A few months ago, one of my coworker's announced that she married her long-time boyfriend in a private wedding ceremony. We were very excited for her and wanted to host a small celebration in her honor. I started searching for the perfect recipe to help her celebrate his new beginning and came across a berry tiramisu. I don't think I've ever had tiramisu-- it's not really my thing and halfway through this experiment, I came to the realization it’s really hard to make a recipe that you don’t know what the end product is going to taste like (probably obvious, but I guess I like to state the obvious).
The biggest obstacle for me was creating the sponge cake portion. I had a hard time incorporating the flour mixture into the egg mixture. The flour gobbed up (best description I can think of) and created pockets of flour surrounded by the wet-egg mixture. I was trying to be careful not to deflate the batter by mixing too hard so after a while I ended up baking the cake. The flour chunks softened when I added the syrup after it baked but I realized I need to learn how to fold flour into a wet mixture better. It was stressful!

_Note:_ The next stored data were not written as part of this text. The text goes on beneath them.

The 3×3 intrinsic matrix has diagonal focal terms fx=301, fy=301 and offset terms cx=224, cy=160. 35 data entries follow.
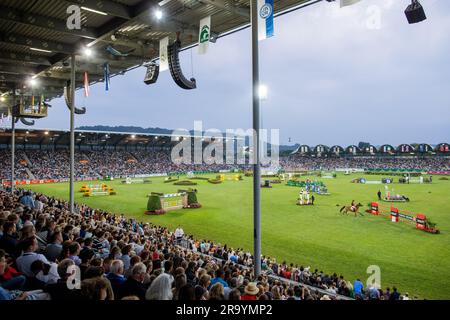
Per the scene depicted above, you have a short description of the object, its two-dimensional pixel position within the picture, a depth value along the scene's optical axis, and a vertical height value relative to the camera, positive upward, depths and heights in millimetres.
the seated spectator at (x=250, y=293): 4820 -2074
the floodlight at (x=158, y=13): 10701 +5438
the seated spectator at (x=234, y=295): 4152 -1814
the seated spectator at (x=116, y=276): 4512 -1752
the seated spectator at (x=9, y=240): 5641 -1442
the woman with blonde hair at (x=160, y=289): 3805 -1596
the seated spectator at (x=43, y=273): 4508 -1614
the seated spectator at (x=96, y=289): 3510 -1465
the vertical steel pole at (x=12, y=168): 26734 -175
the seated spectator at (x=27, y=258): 4742 -1479
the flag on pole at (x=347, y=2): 7829 +4241
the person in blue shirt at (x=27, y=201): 14012 -1645
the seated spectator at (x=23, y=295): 3490 -1627
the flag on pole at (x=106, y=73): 17084 +5270
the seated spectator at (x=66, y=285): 3652 -1550
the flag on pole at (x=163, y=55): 13512 +5096
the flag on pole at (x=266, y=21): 8555 +4102
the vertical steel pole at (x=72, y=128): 15735 +2031
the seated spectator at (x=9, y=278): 4156 -1594
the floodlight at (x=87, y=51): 14673 +5640
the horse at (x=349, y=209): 23625 -3622
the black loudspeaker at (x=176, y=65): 12953 +4384
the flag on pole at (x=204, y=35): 11609 +5062
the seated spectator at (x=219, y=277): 5816 -2270
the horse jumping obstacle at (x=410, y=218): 18734 -3794
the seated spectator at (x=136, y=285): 4246 -1730
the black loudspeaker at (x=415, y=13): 7656 +3878
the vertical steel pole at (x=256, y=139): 7906 +678
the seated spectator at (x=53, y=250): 6117 -1728
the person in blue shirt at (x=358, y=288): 9758 -4036
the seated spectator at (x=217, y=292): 4219 -1810
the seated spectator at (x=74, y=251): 5641 -1629
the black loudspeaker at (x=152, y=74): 15602 +4762
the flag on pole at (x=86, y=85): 18031 +4837
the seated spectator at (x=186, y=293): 3871 -1673
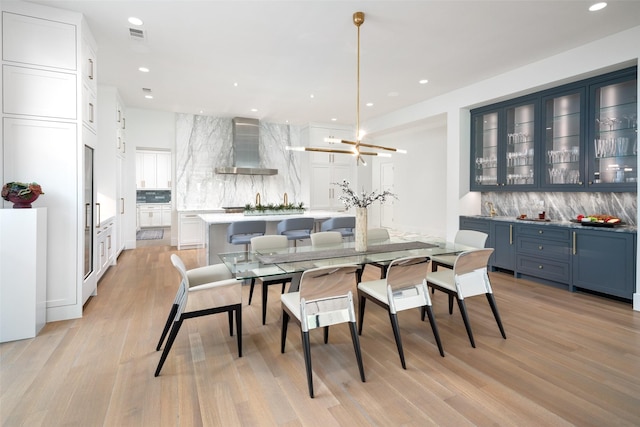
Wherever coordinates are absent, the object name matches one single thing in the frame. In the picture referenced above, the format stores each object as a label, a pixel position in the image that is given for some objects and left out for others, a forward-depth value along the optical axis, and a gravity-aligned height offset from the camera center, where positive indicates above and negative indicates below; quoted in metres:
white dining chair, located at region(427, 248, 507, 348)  2.62 -0.58
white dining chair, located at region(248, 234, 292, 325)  3.06 -0.36
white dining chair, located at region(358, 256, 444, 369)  2.34 -0.59
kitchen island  4.62 -0.26
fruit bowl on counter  3.75 -0.08
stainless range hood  7.38 +1.46
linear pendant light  3.10 +1.84
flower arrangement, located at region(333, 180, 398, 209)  3.01 +0.10
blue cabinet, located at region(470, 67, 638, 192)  3.71 +0.99
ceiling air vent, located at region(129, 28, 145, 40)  3.47 +1.91
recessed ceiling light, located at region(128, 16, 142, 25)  3.24 +1.91
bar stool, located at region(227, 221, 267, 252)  4.41 -0.26
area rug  8.48 -0.64
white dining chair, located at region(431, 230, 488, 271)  3.36 -0.32
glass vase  3.03 -0.15
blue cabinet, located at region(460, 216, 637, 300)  3.54 -0.49
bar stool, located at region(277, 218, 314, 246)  4.70 -0.23
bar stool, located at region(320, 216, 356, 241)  5.02 -0.19
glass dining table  2.42 -0.38
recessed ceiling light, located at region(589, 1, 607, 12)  2.94 +1.89
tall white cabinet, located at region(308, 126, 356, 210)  7.91 +1.08
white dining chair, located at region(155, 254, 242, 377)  2.23 -0.64
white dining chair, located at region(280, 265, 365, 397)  2.05 -0.59
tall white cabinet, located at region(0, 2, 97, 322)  2.88 +0.78
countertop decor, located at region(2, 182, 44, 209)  2.66 +0.14
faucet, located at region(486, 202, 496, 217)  5.25 +0.06
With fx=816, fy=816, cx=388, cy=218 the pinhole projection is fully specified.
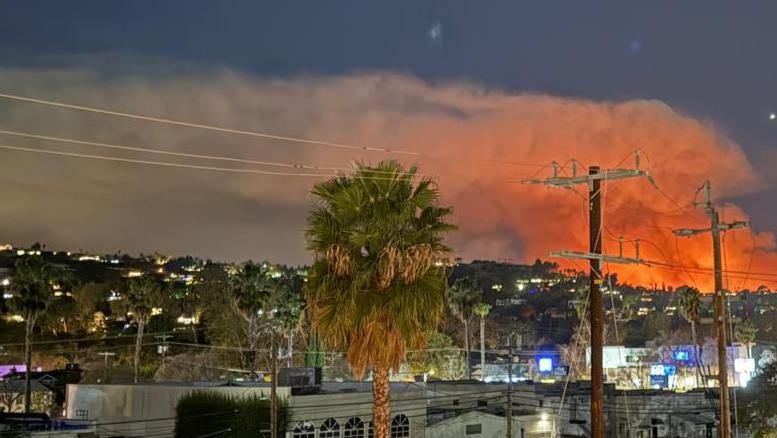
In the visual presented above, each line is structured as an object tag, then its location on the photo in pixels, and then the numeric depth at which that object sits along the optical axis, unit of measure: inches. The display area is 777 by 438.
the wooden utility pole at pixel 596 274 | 759.7
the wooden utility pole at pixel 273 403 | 1186.0
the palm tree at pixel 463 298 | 3981.3
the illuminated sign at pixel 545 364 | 3929.6
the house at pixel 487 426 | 1620.3
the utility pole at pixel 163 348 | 3921.3
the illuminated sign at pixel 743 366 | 3368.6
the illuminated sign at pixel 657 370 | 3865.7
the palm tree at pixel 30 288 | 2691.9
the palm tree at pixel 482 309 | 4082.2
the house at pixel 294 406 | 1429.6
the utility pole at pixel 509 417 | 1462.7
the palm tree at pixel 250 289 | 2962.6
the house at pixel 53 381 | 2674.7
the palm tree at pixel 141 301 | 3402.3
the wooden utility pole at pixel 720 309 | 1007.6
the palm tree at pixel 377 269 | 791.1
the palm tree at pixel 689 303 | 3462.1
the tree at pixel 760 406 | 1852.9
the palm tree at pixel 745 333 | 4520.2
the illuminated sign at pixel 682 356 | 4072.3
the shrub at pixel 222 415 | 1444.4
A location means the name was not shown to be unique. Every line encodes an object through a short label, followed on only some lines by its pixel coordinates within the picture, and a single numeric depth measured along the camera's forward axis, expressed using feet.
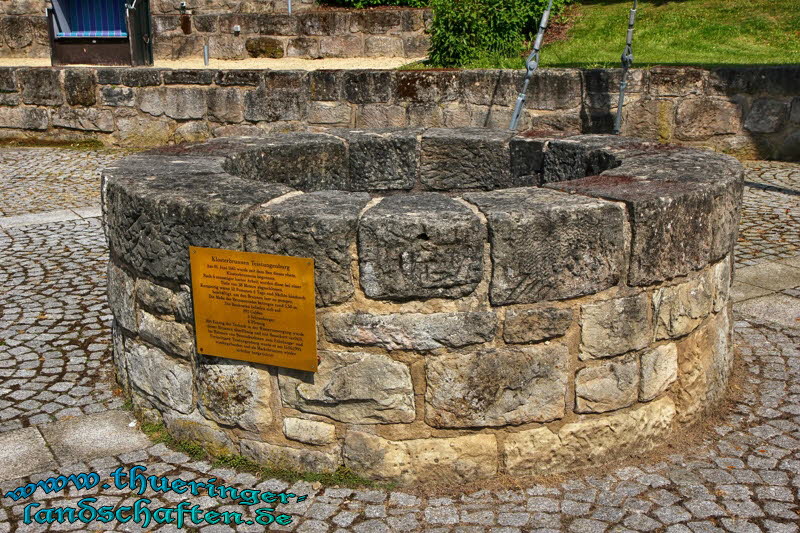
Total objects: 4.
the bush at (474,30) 38.29
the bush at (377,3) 52.58
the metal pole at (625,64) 30.95
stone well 11.22
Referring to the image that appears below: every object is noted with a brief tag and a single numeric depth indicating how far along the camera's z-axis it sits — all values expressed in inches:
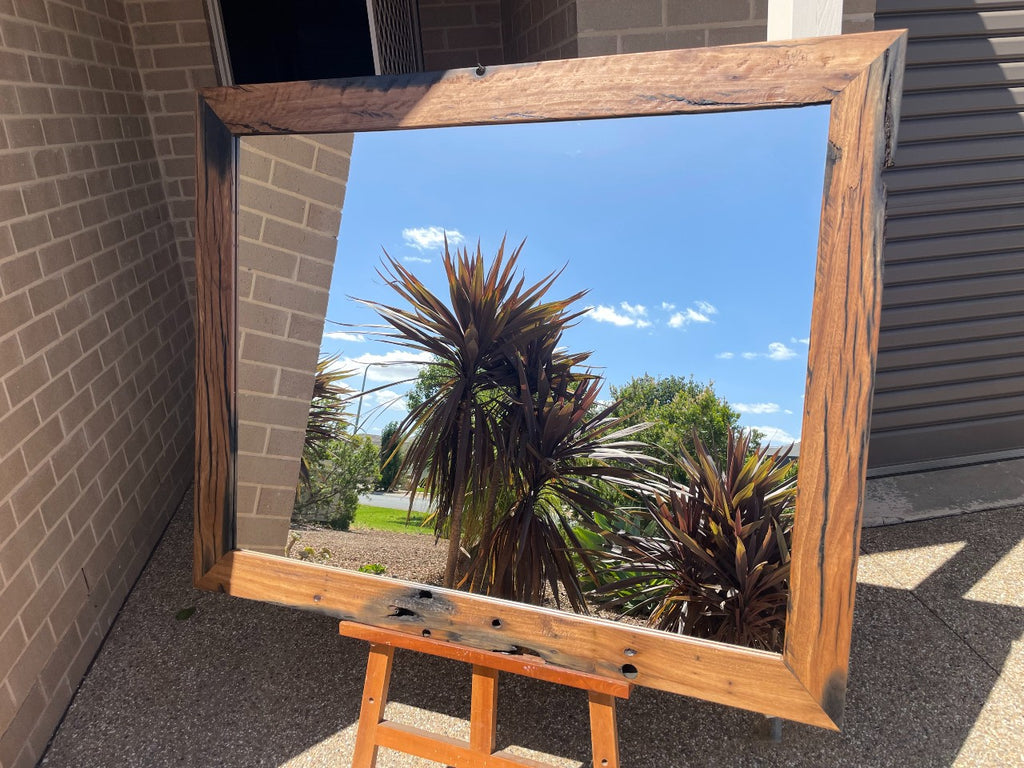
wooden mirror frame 59.1
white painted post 63.0
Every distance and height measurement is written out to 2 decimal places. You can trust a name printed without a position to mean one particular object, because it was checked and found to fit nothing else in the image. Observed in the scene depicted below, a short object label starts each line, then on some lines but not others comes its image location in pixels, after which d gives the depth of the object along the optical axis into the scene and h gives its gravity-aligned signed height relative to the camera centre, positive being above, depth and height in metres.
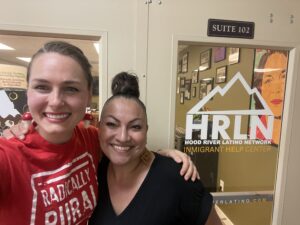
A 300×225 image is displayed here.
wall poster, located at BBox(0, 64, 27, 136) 1.33 -0.08
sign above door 1.35 +0.33
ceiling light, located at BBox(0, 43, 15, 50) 1.42 +0.21
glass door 1.47 -0.13
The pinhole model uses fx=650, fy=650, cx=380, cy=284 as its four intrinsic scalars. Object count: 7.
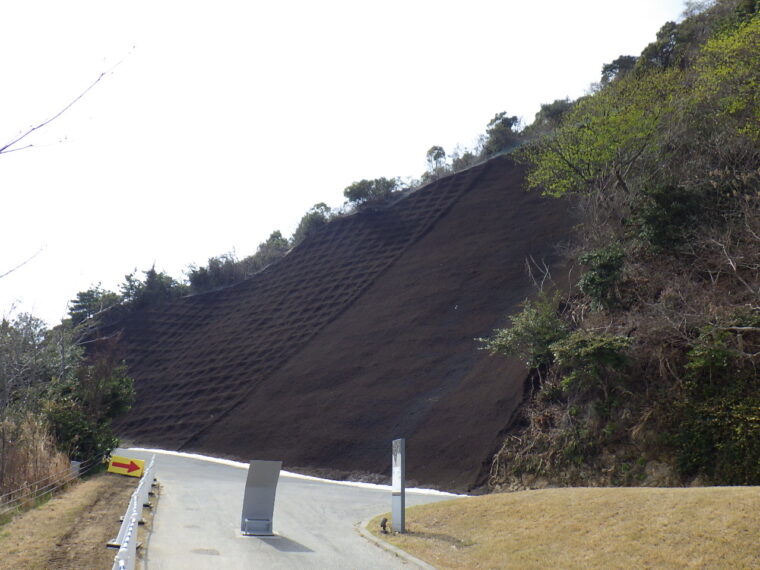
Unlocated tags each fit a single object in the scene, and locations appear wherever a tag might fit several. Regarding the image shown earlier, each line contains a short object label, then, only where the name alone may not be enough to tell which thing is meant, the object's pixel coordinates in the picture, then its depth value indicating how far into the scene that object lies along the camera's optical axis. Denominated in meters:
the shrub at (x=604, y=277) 21.00
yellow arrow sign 19.95
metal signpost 11.89
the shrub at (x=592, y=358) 17.83
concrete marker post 12.47
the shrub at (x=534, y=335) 21.17
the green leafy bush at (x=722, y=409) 14.25
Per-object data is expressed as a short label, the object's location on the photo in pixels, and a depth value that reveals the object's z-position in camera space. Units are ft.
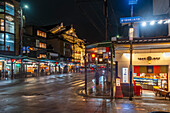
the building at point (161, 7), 54.49
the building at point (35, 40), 139.23
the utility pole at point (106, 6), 55.09
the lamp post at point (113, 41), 39.75
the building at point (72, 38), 213.05
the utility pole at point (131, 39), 38.47
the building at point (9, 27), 109.81
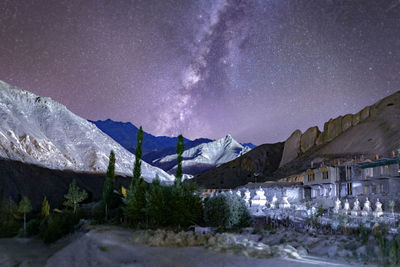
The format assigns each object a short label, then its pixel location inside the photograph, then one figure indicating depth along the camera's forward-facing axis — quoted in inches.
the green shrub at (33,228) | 1328.0
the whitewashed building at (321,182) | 1459.2
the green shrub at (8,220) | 1404.8
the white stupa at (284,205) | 828.0
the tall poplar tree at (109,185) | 1195.3
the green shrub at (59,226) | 1052.5
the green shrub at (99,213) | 1092.9
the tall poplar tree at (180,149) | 1129.7
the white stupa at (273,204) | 869.8
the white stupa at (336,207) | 791.1
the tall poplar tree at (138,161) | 1165.6
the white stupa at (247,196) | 951.2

Anyway, after that adventure, I assembled the cake and I have to say, this recipe is pretty incredible. My coworkers absolutely loved it! I am dreaming of strawberry season so I can make it again.
Fresh Berry Tiramisu
Adapted from King Arthur Flour
1 cup unbleached all-purpose flour
1 teaspoon baking powder
1/2 teaspoons salt
6 large eggs
1 cup sugar
1/2 teaspoon almond extract
Zest of 2 lemons, peeled in strips with a peeler
Juice of 2 lemons (1/3 to 1/2 cup lemon juice)
2 whole cloves
3/4 cup sugar
3/4 cup water
3 tablespoons Grand Marnier or orange juice
1 pound mascarpone cheese
2 tablespoons orange zest
1 cup (8 ounces) whipping cream
1/2 cup confectioners’ sugar
2 quarts berries: raspberries, blueberries, strawberries or any combination you like
Preheat the oven to 350°F and lightly grease, or line with parchment, a 13 x 18-inch half-sheet pan or two 9-inch square pans (this would lead to a thicker cake).
To make the cake:
Whisk together the flour, baking powder and salt, set aside.
Combine the eggs, sugar and almond extract in a large mixing bowl. Beat with an electric mixer at high speed until thick and lemon-colored, about 5 minutes.
Sprinkle one third of the dry ingredients over the egg mixture, and fold them in with a whisk, taking care not to deflate the batter. Repeat twice more with the remaining dry ingredients, then pour the batter into the prepared pan(s). If you’re using two 9-inch square pans, divide the batter evenly between them.
Bake the cake in the preheated oven for 20 minutes, or until the top springs back when lightly touched with a finger.
Remove the cake from the oven and run a knife around the edge of the pan while still warm (as the cake baked, it pulled away from the edges of the pan, so I didn't need to do this). Place the cake on a rack to cool completely before taking it out of the pan.
To make the syrup:
Combine all the syrup ingredients and bring the mixture to a simmer, stirring occasionally until the sugar dissolves. Once the mixture is clear, remove the syrup from the heat, strain it, and allow it to cool to room temperature.
To make the filling:
Place the mascarpone in a mixing bowl, and wisk in the orange zest. Add the whipping cream a third at a time, stirring between additions until the mixture is smooth. Stir in the confectioner’s sugar. Beat for at least a minute or more as needed until the filling is light and fluffy.
Flip the cooled cake out of its baking pan or pans onto a piece of parchment paper. If you’ve baked on parchment, peel the parchment off the back. Pull the paper straight back, keeping it parallel to the surface of the cake; this will discourage any bits of cake from coming off with the paper.
Slice the cake in half down the middle, to make two roughly 9 by 13-inch rectangles. Trim the rectangles to make 9-inch squares, and set aside the excess to use for another purpose (trifle perhaps?). If you’ve used two 9-inch square pans, flip the cooled cakes out of their pans and peel the parchment off the bottoms.
Place one of the 9-inch squares in the bottom of a lightly greased 9-inch square pan (or a cake stand, plate, etc- basically, you can't really move the sponge cake after you soak it so make sure this is your final destination). Using a pastry brush, generously soak the cake with 1/2 cup of citrus syrup. You’ll need to dab the syrup on, let it soak in for a few minutes, then repeat the process.
After the cake has been soaked, spread half the mascarpone filling over the cake. Next, arrange a single layer of berries over the filling then place the second square of cake on top. Soak this layer of cake with syrup as you did before. Spread the remaining filling over the cake layer, then place the rest of the berries in an attractive design on the top (I started at the perimeter with sliced berries and moved towards the center). Refrigerate the cake for at least an hour before serving.
Yield: one 9-inch cake, 16 2-inch squares.